I agree absolutely; nobody said it was _feasible_!  That's why I
brought up the difficulty of simulating even atoms.  But simulation of
the classical universe would be just as hard.


[...]


>But consider the following correspondences:
>
>QM correlations  <--?--> qualia 
>
>In QM correlations have no effects, but are necessary to understand the
>theory.
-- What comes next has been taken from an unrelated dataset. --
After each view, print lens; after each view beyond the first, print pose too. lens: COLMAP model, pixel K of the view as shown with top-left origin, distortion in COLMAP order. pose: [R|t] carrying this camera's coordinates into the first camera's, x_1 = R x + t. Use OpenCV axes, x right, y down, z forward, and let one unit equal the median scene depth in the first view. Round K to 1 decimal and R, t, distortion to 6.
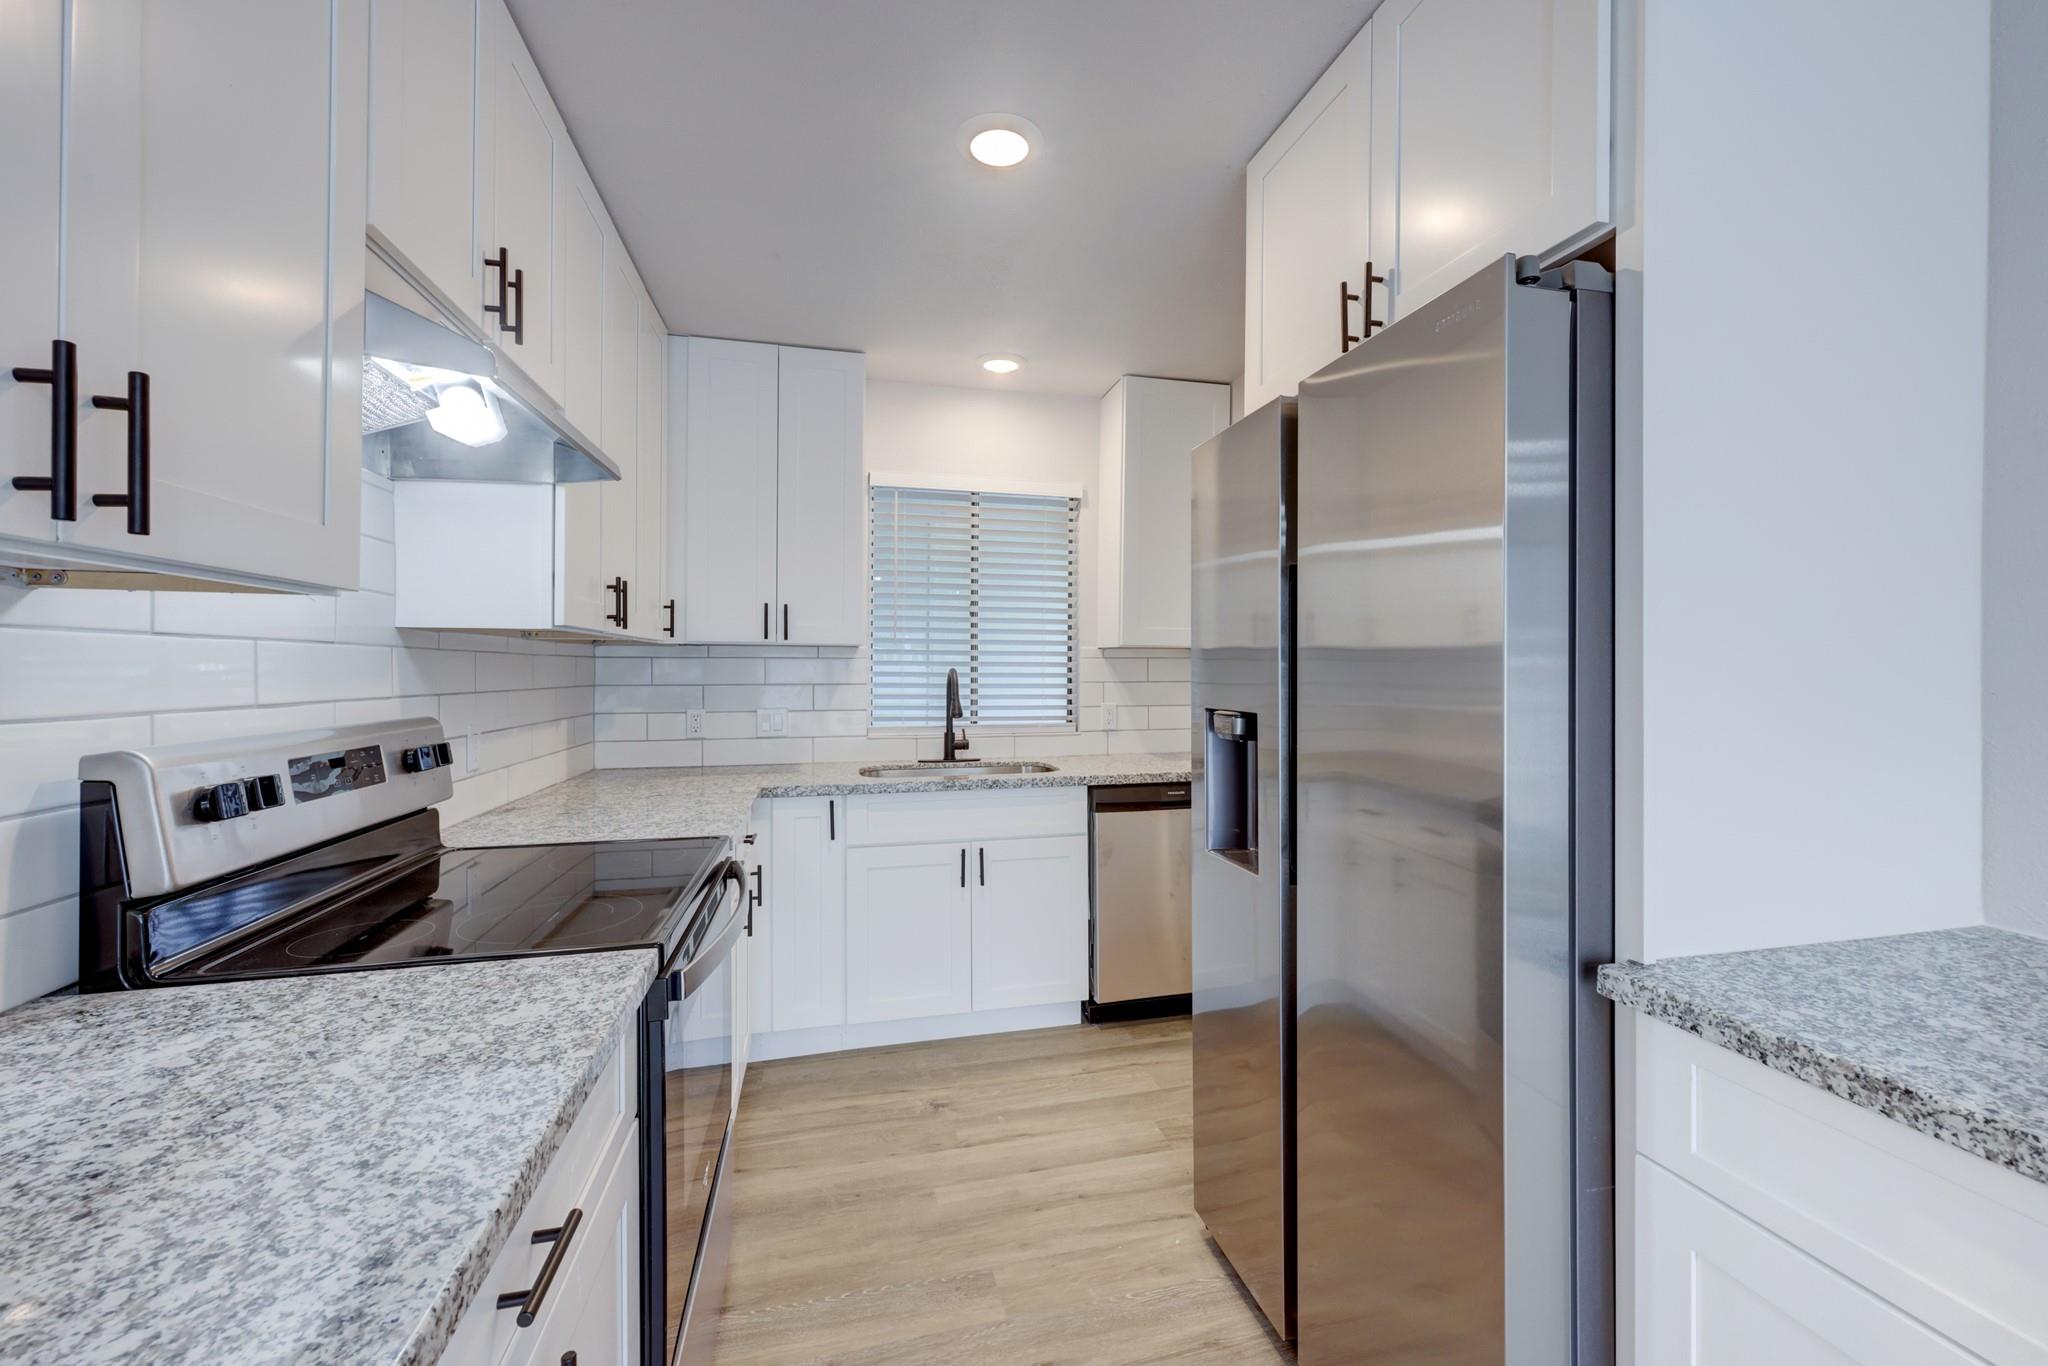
lens RADIAL K [[833.9, 0, 1029.5], [0, 833.9, 666.7], [0, 0, 1]] dist [0.000683, 0.000167]
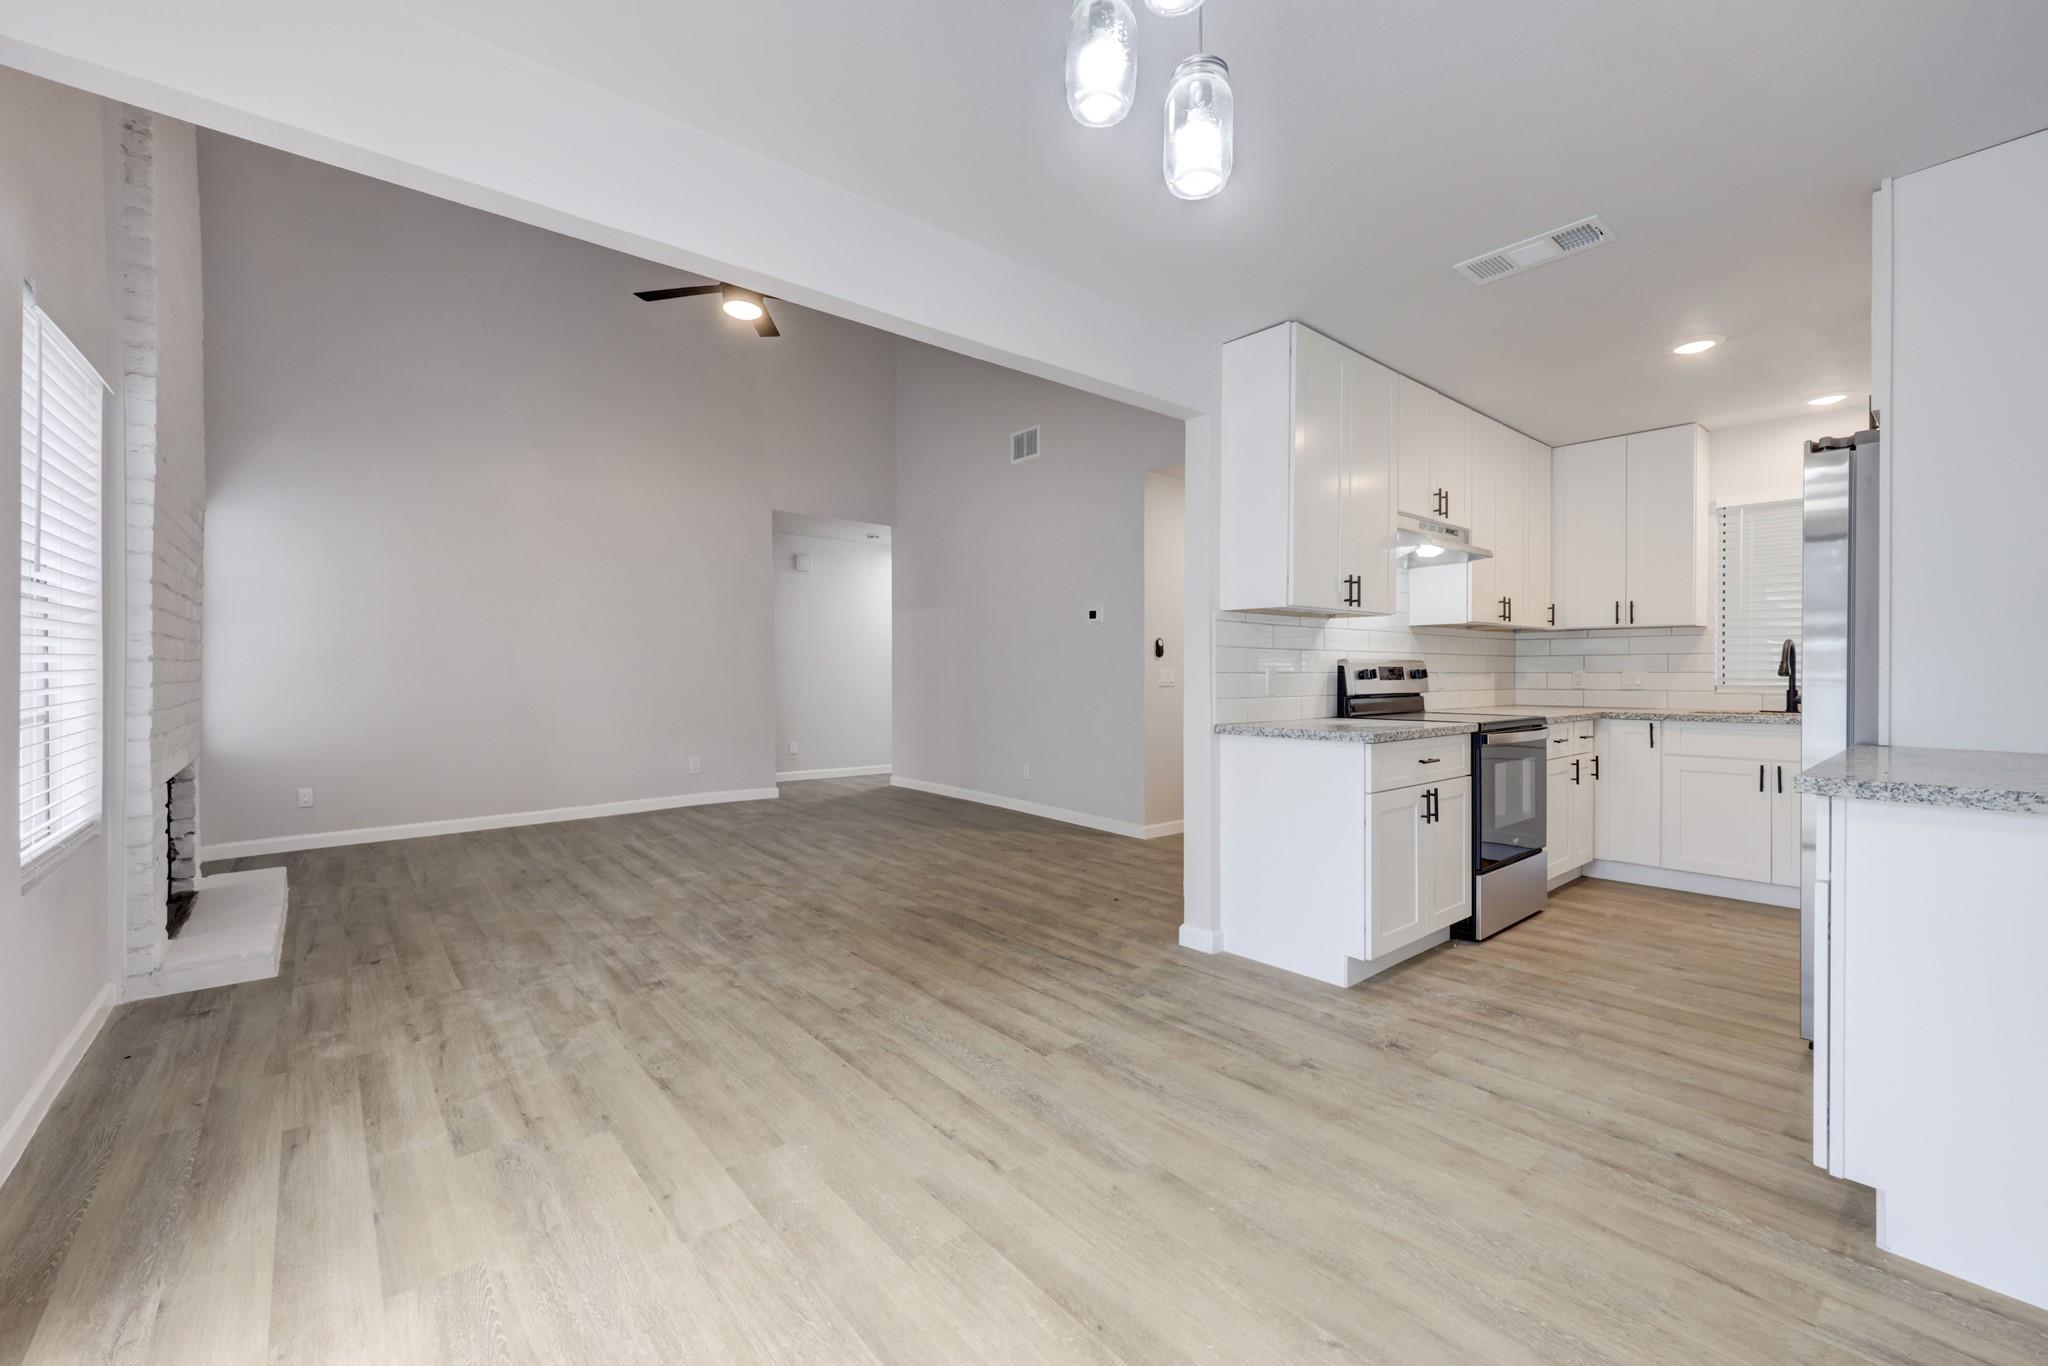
lens RADIAL K [[833.9, 0, 1024.1], [0, 833.9, 672.4], [0, 0, 1]] dist [0.000683, 0.000167]
pose [[0.454611, 0.000661, -0.890690, 0.931389], [0.003069, 0.999993, 0.002308, 0.081961], [0.890685, -0.003782, 0.454606, -1.151702]]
In the same way qualia are necessary to understand the mind.

I'm not sure that I understand this analogy.  I also doubt that one
needs to understand qualia to understand the mind.

>
>hidden variables <--?--> homomculus
>
>Both hidden variables and homonculi are attractive explanations that
>must be avoided, but often crop up in unexpected ways.

I think that "hidden variables" is the correct explanation of the
physical reality (which is not to say that I am disputing QM
predictions).  I think that particles are real (they leave little
spots on emulsions; how real can you get?) but that the "waves" are
not.  The wave side of the duality is (I think) a mathematical
representation of what information we are allowed to have about the
real particles (restrictions imposed by the quantum of action); and we
actually do "observe" the effects of waves via statistical
distribution of observations of _particles_ (waves are arguably never
directly observed!)  However, the behaviour of the waves is so elegant
that we "reify" them.  What is necessary to make progress is to figure
out why information about particles (the actual reality) is restricted
in this way.  This is hard work; we will make no progress in this
direction as long as we continue to take the easy course of treating
the waves as an independent physical reality (an attractive
explanation which probably should have been avoided).  Heisenberg's
original argument treated particles as real and indicated why we could
not determine their position and momentum at the same time; I suspect
that it would be instructive to continue deducing the effects of the
quantum of action in a world of real particles (maybe massless
particles would still be most conveniently treated as waves, but maybe
not) -- the same (maybe not _exactly_ the same) consequences would
follow, but we would understand them better (and we would have to do a
lot more work to derive them -- this is the cost).  I think that there
are _reasons_ for the behaviour of QM waves which can be _understood_
in terms of a world of real particles with a quantum of action; at
present the behaviour of the waves is simply postulated.  If the exact
QM formalism arose from this explanation (I think that there is an
excellent chance that this is what would happen), we would have the
curious consequence that the "hidden variables" would be unobservable:
first, we do not know that this would be the outcome until we try;
second, a conceptually accessible (not necessarily simple) explanation
with unobservable factors could be preferable to an opaque one
without; third, I believe I have seen an argument that it is possible
to determine the position and momentum of a particle simultaneously
_in retrospect_; information is not necessarily invisible from all
standpoints.

>
>These parallels between AI and QM are interesting on a metascientific level;  
>both disciplines have interpretation problems that most practitioners
>ignore. But to me the analogies are so close that one is tempted to
>apply Occam's razor and argue for a deeper connection.

I think there is a connection; both fields suffer from the tendency of
people to ascribe occult powers to themselves.
 
>--
>Thomas Clarke
>Institute for Simulation and Training, University of Central FL
>12424 Research Parkway, Suite 300, Orlando, FL 32826
>(407)658-5030, FAX: (407)658-5059, clarke@acme.ucf.edu


-- 
The opinions expressed		|     --Sincerely,
above are not the "official"	|     M. Randall Holmes
opinions of any person		|     Math. Dept., Boise State Univ.